沖縄も米国の信託統治領となったわけだが、そもそも信託統治とは、未だ「未開」の離島などを、国際社会に早く合流させるための、便宜的な手段とされている。長い文化的伝統を持つ沖縄や朝鮮半島にこれを適用しようとは、たしかにひどい話だ。
■韓国独立と北朝鮮樹立
1948年5月、国際連合の監視下において半島全土で総選挙が実施されたが、人口の少ない北部の住民は、これをボイコットしてしまう。理由は単一ではないが、
「ひとまず38度線以南だけで、民主的な独立国を樹立すべき」
と訴えたイ・スンマン派の優勢が伝えられたことが、おそらく最大のものであろう。
半島南部にも、この考え方に対しては、
「分断の恒久化につながる」
という反対意見があったが、総選挙の結果は、イ・スンマン派の圧勝。
かくして、韓国の独立が達成されたのである。
半島北部では、この時点ですでにキム・イルソンによる独裁体制が確立されていたのだが、南部でのこうした動きを見て、1948年9月9日、あらためて朝鮮民主主義人民共和国(以下、北朝鮮)の樹立が宣言された。
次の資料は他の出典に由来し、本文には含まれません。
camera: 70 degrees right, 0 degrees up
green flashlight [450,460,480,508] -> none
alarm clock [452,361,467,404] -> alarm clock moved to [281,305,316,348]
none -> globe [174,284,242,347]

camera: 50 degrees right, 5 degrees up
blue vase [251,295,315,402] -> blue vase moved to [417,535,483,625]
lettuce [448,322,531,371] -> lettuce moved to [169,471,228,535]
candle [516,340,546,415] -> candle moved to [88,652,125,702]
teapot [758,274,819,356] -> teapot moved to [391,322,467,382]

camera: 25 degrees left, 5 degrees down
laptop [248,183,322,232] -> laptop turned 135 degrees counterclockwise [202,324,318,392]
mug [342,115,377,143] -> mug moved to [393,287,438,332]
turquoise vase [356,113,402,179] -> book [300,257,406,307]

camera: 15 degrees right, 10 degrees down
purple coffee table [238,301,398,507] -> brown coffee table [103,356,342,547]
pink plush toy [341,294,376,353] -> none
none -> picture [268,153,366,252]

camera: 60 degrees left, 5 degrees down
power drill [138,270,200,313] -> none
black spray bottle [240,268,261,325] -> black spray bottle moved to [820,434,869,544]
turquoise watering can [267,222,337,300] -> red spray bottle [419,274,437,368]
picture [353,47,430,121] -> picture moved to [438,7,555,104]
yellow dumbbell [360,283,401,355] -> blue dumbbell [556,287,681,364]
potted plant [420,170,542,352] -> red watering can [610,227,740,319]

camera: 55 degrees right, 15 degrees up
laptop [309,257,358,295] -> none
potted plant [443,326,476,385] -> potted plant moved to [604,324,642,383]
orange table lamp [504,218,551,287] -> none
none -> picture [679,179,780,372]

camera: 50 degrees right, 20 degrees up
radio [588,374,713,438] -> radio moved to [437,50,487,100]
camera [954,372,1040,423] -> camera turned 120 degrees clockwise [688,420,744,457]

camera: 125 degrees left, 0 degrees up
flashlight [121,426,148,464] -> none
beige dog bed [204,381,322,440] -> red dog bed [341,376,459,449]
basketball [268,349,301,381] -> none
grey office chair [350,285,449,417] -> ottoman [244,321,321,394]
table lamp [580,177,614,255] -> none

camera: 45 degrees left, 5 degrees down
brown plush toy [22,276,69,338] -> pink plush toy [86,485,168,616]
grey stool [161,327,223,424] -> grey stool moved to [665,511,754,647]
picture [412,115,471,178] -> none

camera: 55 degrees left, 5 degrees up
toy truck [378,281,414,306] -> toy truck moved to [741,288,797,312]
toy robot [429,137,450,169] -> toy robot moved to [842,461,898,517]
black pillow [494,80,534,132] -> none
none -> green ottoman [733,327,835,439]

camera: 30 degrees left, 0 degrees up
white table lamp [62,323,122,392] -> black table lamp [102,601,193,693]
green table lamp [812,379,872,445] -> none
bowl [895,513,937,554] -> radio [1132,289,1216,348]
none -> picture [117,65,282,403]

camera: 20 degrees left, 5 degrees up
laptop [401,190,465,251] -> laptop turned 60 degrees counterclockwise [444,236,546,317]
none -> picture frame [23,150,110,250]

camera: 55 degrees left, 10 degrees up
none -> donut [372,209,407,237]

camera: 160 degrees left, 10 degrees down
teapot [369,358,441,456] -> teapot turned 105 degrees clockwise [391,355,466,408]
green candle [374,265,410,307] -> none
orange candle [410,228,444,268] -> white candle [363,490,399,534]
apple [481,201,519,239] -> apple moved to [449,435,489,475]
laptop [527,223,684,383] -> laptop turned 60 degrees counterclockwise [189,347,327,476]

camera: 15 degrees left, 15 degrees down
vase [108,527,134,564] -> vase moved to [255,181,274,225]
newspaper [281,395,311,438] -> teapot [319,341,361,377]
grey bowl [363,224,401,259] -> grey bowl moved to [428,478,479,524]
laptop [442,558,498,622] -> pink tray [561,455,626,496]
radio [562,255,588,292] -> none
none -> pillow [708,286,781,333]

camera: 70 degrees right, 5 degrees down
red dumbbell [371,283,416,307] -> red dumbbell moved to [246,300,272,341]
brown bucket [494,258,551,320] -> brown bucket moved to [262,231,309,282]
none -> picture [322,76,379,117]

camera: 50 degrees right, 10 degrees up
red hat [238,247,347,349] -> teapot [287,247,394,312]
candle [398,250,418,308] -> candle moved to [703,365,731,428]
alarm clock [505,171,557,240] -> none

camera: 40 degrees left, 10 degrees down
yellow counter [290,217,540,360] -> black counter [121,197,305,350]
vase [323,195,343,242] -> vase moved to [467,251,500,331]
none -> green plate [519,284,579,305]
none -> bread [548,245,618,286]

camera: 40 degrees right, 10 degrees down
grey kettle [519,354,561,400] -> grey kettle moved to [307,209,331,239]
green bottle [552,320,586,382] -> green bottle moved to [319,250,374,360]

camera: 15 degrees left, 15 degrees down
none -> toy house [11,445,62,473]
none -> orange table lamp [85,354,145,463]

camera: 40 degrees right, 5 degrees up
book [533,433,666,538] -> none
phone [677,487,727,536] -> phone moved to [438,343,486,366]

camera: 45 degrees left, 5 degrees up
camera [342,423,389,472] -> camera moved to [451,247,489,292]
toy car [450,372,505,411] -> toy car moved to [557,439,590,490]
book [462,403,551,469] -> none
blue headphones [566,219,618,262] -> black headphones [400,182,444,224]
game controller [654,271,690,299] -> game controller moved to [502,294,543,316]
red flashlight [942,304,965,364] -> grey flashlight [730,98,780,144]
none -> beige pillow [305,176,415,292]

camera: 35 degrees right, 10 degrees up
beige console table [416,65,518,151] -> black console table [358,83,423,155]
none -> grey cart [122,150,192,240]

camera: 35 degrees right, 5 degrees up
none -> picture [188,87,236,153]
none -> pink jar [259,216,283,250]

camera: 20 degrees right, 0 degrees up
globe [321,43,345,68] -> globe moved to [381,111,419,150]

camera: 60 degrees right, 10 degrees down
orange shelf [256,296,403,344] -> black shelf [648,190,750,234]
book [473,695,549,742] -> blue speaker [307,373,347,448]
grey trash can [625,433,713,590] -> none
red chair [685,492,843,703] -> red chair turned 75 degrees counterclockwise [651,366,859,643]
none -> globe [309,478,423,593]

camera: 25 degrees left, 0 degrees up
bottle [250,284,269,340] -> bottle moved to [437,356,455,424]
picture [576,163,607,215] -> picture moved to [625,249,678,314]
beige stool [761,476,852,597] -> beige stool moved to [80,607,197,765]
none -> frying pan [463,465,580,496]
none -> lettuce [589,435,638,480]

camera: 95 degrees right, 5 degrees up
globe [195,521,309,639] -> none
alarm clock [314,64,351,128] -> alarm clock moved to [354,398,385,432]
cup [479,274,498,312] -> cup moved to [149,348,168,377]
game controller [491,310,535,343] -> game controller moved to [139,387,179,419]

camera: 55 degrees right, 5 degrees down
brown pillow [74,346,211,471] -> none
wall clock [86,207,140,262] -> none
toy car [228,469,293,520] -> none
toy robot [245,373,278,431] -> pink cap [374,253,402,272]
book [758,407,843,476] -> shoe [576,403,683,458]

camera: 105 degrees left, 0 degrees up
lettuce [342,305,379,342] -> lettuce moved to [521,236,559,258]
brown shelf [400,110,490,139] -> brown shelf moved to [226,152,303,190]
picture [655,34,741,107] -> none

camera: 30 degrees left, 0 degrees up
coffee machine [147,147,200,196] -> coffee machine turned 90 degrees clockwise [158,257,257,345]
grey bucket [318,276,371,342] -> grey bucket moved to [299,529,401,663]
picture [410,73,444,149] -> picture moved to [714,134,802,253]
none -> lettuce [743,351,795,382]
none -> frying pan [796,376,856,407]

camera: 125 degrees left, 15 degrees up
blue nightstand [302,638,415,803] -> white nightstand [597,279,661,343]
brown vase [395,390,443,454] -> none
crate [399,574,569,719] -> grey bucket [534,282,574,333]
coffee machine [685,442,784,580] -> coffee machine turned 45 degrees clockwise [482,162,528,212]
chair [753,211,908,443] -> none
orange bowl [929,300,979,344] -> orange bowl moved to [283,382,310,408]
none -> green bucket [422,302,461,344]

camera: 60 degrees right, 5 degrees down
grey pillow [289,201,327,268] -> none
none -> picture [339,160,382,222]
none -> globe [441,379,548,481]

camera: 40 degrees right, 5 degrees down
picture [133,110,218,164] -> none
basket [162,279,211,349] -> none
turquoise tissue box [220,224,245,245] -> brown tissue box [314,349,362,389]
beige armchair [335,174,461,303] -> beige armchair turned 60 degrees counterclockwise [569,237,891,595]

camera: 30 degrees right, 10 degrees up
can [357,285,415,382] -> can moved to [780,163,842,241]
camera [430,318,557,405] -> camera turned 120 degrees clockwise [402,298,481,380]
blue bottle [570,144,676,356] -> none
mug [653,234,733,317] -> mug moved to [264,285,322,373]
朝鮮半島に二つの国家が出現したわけだが、内情はもう少し複雑で、南北ともに、分断は過渡的な状態であると考えていたのである。とりわけ北朝鮮政府は、建国の時点では首都をソウルと定め、ピョンヤンについては「臨時行政府」とわざわざ名付けていた。公式にピョンヤンが首都と呼ばれるようになるのは、1972年以降である。いずれにせよ、米国はイ・スンマン政権に後を委ねる形で、ひとまず朝鮮半島から撤退。
この経緯から、ひとつのことが読み取れる。米国はじめ第二次世界大戦の戦勝国は、大日本帝国による植民地支配から朝鮮半島を解放する、という理念をとなえていながら、その実は朝鮮半島の人々の自治能力など信用していなかった。モスクワ協定の内容を見れば、そのことは明白だろう。
こうした中で米ソの角逐が激しさを増して、やがて両陣営は、心配されていたヨーロッパ中央部ではなく、東アジアで激突することとなったのである。